(Collected data entries)
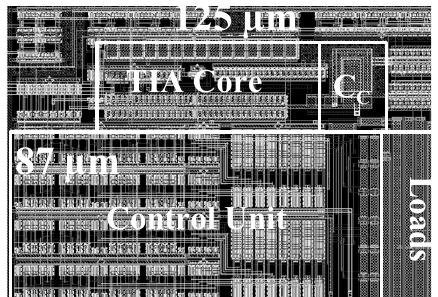
Figure 8. The top layout of the TIA and the area occupation of its sub-blocks.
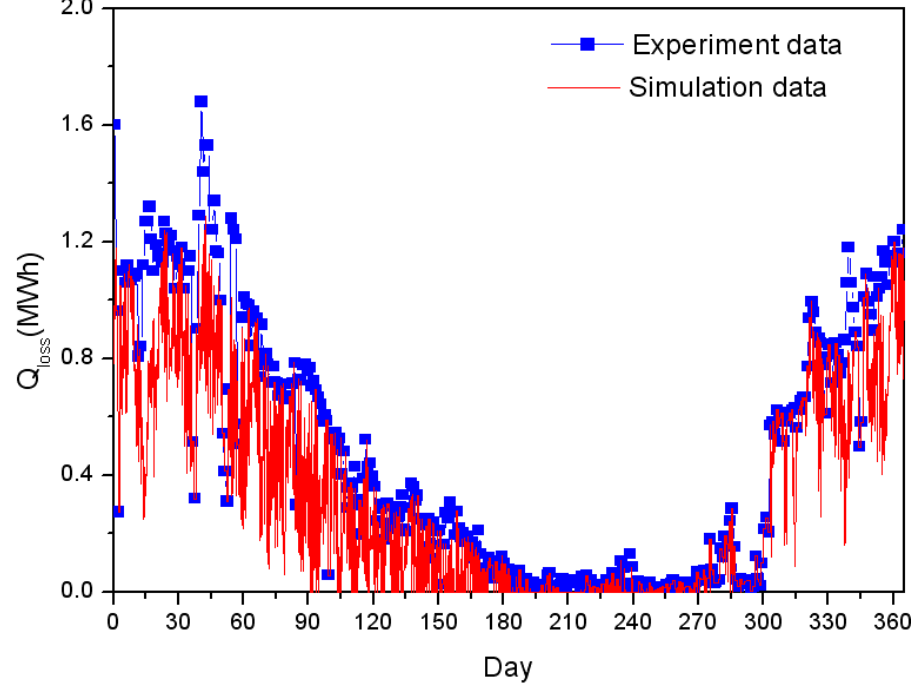
Figure 18. Comparison of heat loss for a year for original and optimal heat supply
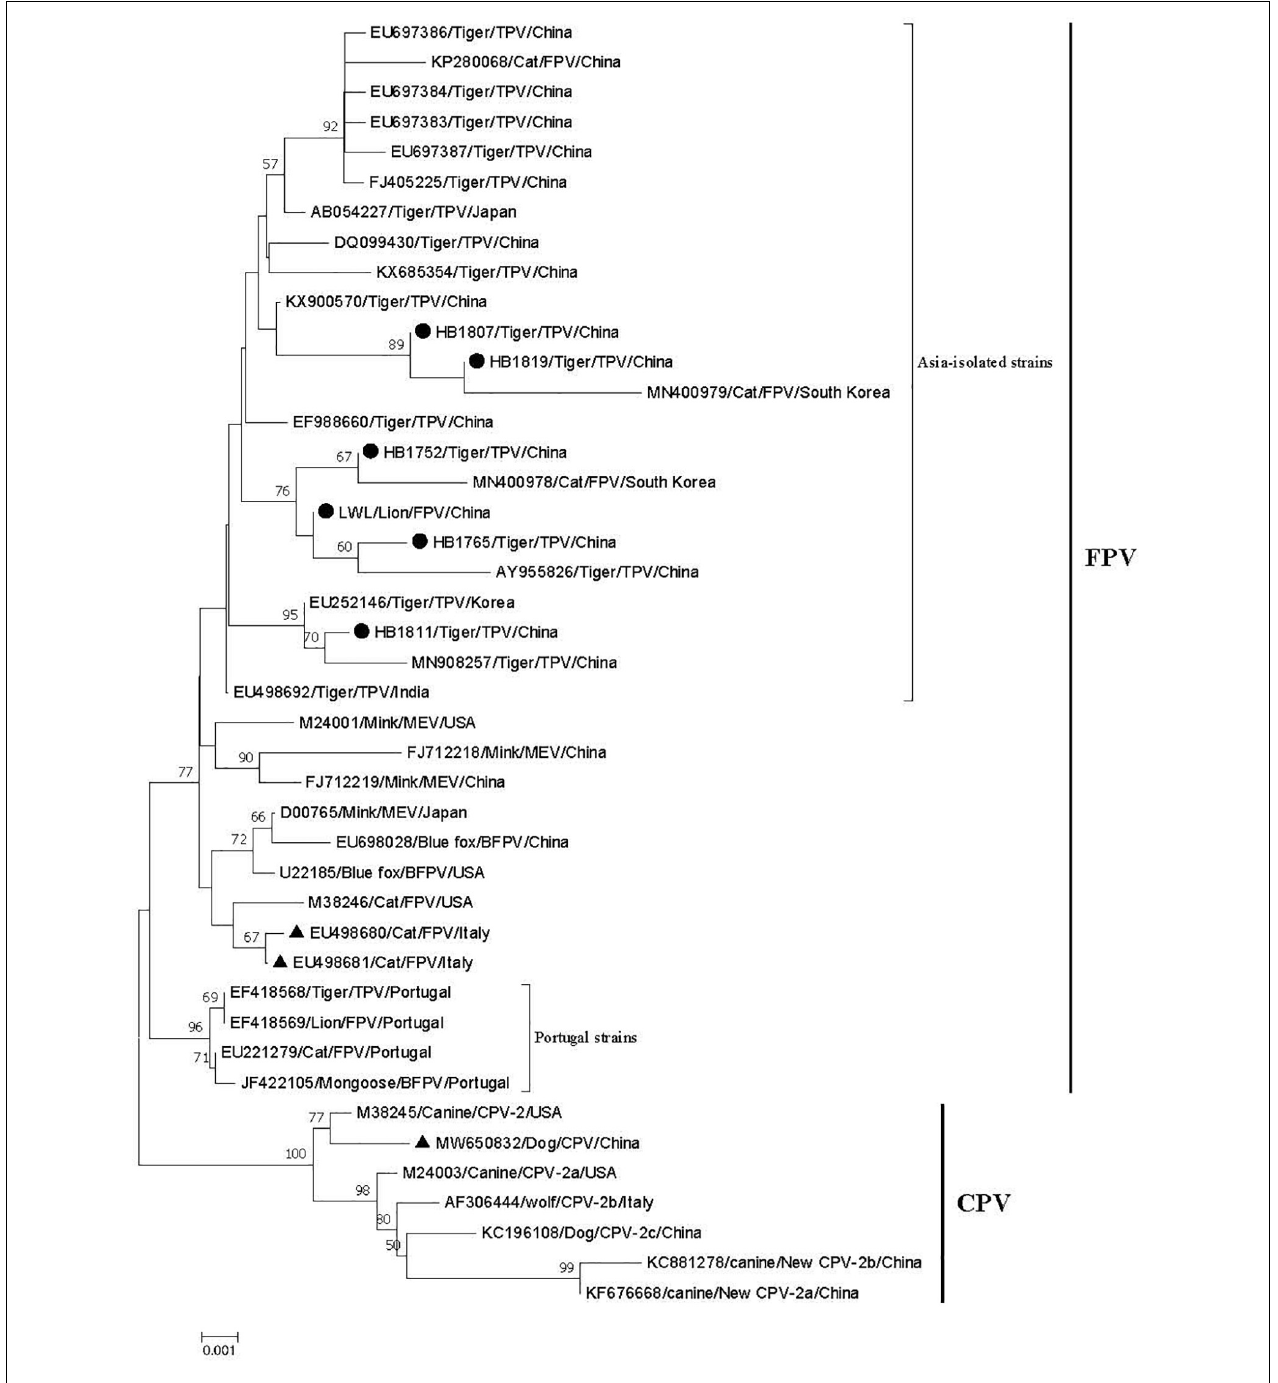
FIGURE 1 | Phylogenetic tree of six FPV partial VP2 genes compared with other references of parvovirus strains obtained from GenBank. The tree was generated using the neighbor-joining method in MEGA 7.0 using the Kimura 2-parameter model with 1,000 bootstrap values. Bootstrap values ≥ 50 at the nodes of the tree. “ ” represents the strains in this study; “ (cid:115) ” represents vaccine strains; EU498680 and EU498681 are the FPV vaccine strain; MW650832 is the CPV vaccine strain. The length of the six VP2 genes is as follows: HB1807: 973 bp; HB1752: 790 bp; HB1765: 984 bp; HB1819 bp: 973; HB1811: 1683 bp; LWL: 825 bp. (cid:32)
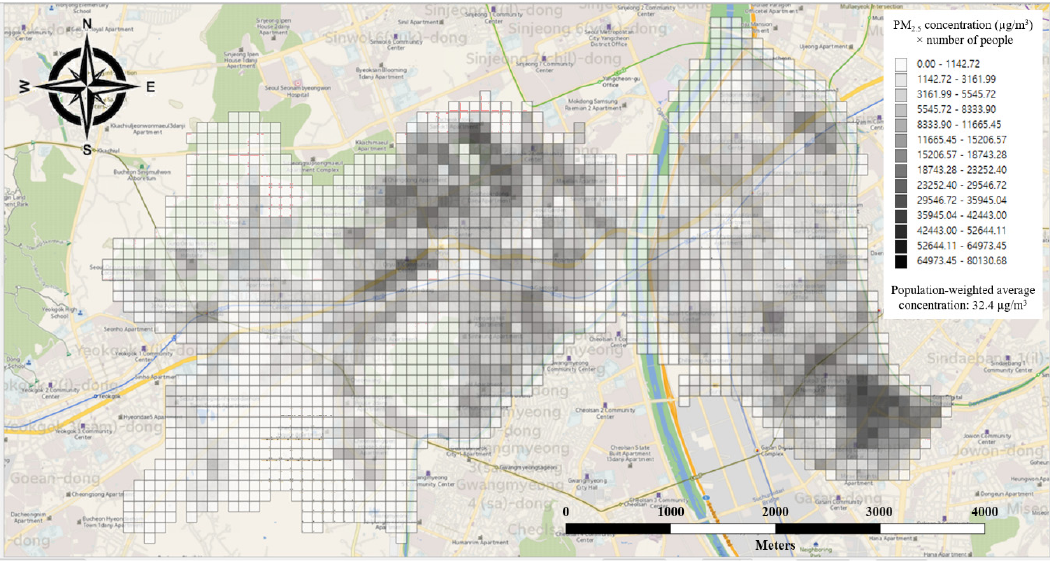
Figure 9. Population exposure to PM 2.5 in Guro-gu .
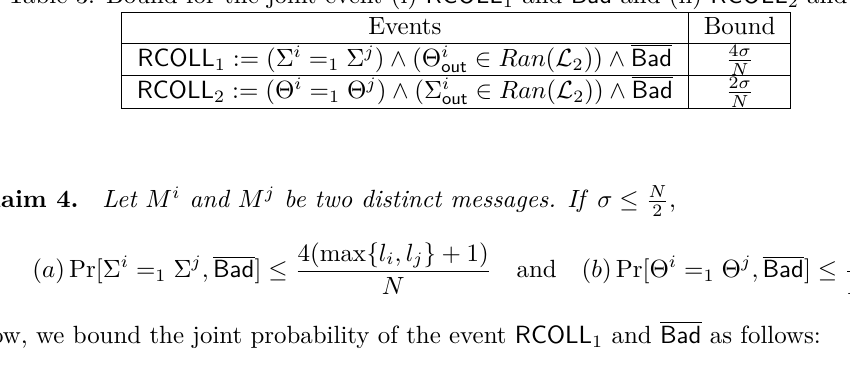
Table 3: Bound for the joint event (i) RCOLL 1 and Bad and (ii) RCOLL 2 and Bad . Events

**WHAT THE TASK REQUIRES**
Could the lines above be copied out exactly, with no image carried over?

**ANSWER AREA**
Figure 8. The top layout of the TIA and the area occupation of its sub-blocks.
Figure 18. Comparison of heat loss for a year for original and optimal heat supply
FIGURE 1 | Phylogenetic tree of six FPV partial VP2 genes compared with other references of parvovirus strains obtained from GenBank. The tree was generated using the neighbor-joining method in MEGA 7.0 using the Kimura 2-parameter model with 1,000 bootstrap values. Bootstrap values ≥ 50 at the nodes of the tree. “ ” represents the strains in this study; “ (cid:115) ” represents vaccine strains; EU498680 and EU498681 are the FPV vaccine strain; MW650832 is the CPV vaccine strain. The length of the six VP2 genes is as follows: HB1807: 973 bp; HB1752: 790 bp; HB1765: 984 bp; HB1819 bp: 973; HB1811: 1683 bp; LWL: 825 bp. (cid:32)
Figure 9. Population exposure to PM 2.5 in Guro-gu .
Table 3: Bound for the joint event (i) RCOLL 1 and Bad and (ii) RCOLL 2 and Bad . Events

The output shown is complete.